PAGE TEXT:
------------------------------------------------------------

# Userspace Runtime

The userspace runtime owns the repeated mechanics that every service needs:
bootstrap validation, heap initialization, typed capability lookup, ring
submission, completion matching, application exception decoding, and handle
lifetime.


## Related

- [Go VirtualMemory Contract](../backlog/go-virtual-memory-contract.md)
  defines the caller-buffer reserve, commit, and decommit methods allocator
  paths need.
- [Programming Languages](../programming-languages.md) summarizes current
  native Rust support and planned language-runtime tracks.
- [Memory Management](memory.md) documents the implemented kernel
  `VirtualMemory` and `MemoryObject` behavior.
- [Go Runtime](../proposals/go-runtime-proposal.md) is the owning language
  runtime proposal; [LLVM Target](../research/llvm-target.md) records the Go
  runtime OS hooks that drive this work.

## Current Behavior

Runtime-owned `_start` receives `(ring_addr, pid, capset_addr)`, initializes a
fixed heap, validates the ring address, reads the read-only CapSet page, installs
an emergency Console panic path when available, calls `capos_rt_main(runtime)`,
and exits with the returned code.

------------------------------------------------------------

TASKS AND EXERCISES:
1. List every repeated mechanic that the userspace runtime page says the runtime owns on behalf of services.
2. Rewrite the stretch of the userspace runtime page from "- [Programming Languages](../programming-languages.md)" through "drive this work.", replacing "summarizes" with "describes".
3. Carry on the userspace runtime page from where it stops.

STORED DATA:
------------------------------------------------------------

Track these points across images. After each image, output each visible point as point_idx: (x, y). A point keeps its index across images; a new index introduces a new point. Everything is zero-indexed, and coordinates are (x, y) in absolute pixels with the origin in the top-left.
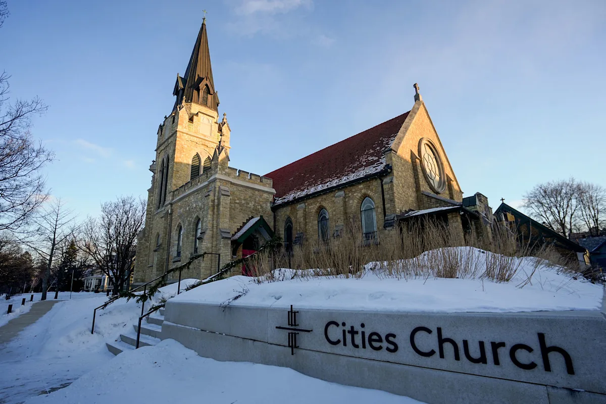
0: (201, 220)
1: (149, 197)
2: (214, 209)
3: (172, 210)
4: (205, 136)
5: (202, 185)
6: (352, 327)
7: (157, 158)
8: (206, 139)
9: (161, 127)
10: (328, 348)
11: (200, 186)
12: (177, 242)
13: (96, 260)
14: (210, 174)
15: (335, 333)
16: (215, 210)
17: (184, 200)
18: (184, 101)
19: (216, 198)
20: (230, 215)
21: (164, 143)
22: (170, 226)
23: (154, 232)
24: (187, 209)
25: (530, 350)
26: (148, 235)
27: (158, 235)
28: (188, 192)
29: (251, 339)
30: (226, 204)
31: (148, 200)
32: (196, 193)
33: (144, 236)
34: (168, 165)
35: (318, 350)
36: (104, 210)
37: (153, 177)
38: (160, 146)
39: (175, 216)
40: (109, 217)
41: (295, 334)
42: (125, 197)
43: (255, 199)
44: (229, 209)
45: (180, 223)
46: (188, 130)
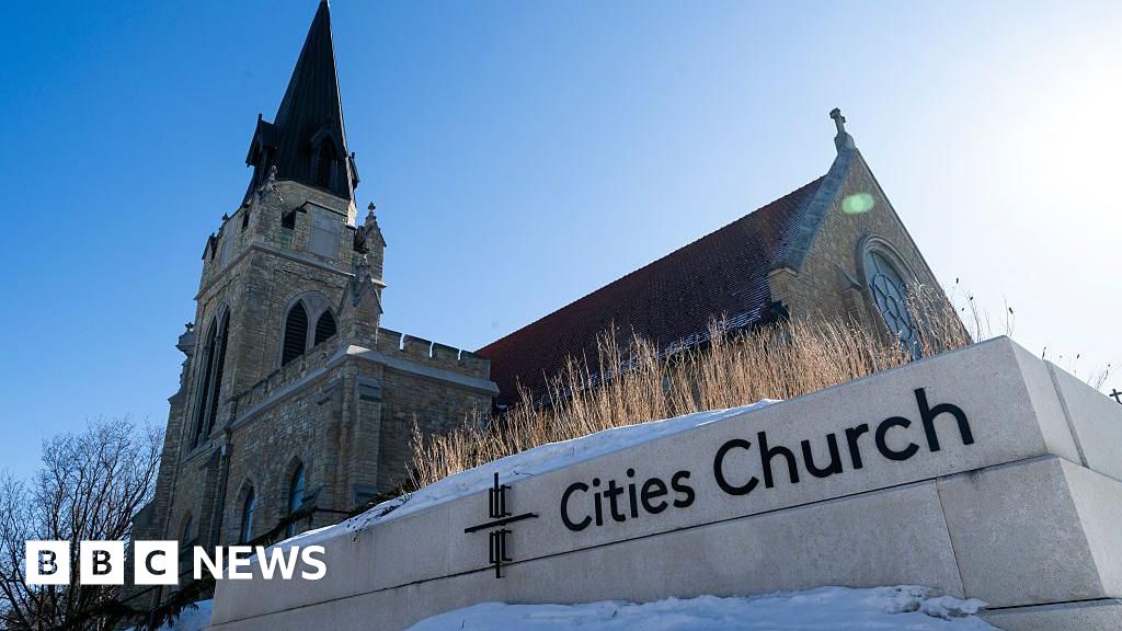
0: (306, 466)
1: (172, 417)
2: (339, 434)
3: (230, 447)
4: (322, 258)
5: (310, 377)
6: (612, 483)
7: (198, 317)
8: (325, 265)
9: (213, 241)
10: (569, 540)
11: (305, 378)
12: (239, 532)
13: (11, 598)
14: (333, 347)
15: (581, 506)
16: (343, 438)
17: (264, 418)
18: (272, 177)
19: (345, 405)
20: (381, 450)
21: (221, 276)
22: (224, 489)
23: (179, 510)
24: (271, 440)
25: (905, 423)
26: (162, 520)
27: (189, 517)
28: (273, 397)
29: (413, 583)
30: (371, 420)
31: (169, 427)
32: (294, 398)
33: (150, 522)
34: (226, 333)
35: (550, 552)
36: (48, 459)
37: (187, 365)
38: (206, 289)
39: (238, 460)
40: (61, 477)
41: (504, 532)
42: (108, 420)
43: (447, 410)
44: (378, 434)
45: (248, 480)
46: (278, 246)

------------------------------------------------------------

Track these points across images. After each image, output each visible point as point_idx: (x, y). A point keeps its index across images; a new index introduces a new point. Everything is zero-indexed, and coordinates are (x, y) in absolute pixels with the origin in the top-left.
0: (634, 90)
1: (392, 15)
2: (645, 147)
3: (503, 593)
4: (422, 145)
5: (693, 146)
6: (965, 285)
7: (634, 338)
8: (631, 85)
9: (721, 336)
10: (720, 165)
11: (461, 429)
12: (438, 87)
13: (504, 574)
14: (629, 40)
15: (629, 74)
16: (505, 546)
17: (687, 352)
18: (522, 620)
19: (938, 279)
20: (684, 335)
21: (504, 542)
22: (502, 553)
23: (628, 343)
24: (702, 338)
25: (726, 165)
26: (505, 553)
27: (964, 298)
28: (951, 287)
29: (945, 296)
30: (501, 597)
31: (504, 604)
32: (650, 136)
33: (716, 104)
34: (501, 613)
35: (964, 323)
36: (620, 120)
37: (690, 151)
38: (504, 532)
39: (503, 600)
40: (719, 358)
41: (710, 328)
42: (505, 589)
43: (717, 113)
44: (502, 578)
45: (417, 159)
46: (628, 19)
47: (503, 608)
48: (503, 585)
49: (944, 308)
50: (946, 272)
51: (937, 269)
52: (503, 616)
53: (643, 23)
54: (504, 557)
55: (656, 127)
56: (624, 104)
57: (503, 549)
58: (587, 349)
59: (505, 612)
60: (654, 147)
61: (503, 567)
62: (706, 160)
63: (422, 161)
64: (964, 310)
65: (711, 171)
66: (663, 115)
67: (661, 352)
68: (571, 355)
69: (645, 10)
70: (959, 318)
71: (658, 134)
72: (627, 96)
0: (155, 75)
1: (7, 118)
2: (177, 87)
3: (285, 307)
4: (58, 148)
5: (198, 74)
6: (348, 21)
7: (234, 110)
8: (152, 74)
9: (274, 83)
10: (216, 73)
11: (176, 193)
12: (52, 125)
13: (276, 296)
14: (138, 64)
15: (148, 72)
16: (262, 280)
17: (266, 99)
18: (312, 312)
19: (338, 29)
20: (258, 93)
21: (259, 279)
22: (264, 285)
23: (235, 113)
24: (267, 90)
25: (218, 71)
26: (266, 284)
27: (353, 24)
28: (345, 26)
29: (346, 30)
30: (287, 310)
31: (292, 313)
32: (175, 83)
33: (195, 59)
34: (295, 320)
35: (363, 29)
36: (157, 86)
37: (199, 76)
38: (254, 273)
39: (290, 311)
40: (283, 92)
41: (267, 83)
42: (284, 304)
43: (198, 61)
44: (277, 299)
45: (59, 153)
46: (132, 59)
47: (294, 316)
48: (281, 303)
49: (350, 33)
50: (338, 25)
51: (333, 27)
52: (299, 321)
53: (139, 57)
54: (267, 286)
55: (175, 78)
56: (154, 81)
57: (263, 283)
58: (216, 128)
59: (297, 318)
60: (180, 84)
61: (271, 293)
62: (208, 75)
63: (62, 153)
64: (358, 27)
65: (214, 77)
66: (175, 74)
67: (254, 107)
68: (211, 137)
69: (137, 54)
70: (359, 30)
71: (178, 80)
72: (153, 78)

------------------------------------------------------------

ANSWERS BELOW:
1.
- bootstrap validation
- heap initialization
- typed capability lookup
- ring submission
- completion matching
- application exception decoding
- handle lifetime

2.
- [Programming Languages](../programming-languages.md) describes current
  native Rust support and planned language-runtime tracks.
- [Memory Management](memory.md) documents the implemented kernel
  `VirtualMemory` and `MemoryObject` behavior.
- [Go Runtime](../proposals/go-runtime-proposal.md) is the owning language
  runtime proposal; [LLVM Target](../research/llvm-target.md) records the Go
  runtime OS hooks that drive this work.

3.
The `Runtime` lends out at most one `RuntimeRingClient` at a time. The client
wraps the raw ring page, keeps request buffers alive until completions are
matched, handles out-of-order completions, packs copy-transfer descriptors, and
parses result-cap records. Owned runtime handles queue `CAP_OP_RELEASE` when the
last local reference is dropped; the release queue flushes when a ring client is
borrowed or dropped, or when code calls `Runtime::flush_releases()` explicitly.
Promise placeholders are currently bookkeeping only; their future SQE
coordinates map `AnswerId.raw()` to `pipeline_dep` and a result-cap record index
to `pipeline_field`.

## Design

The runtime separates non-owning bootstrap references from owned local handles.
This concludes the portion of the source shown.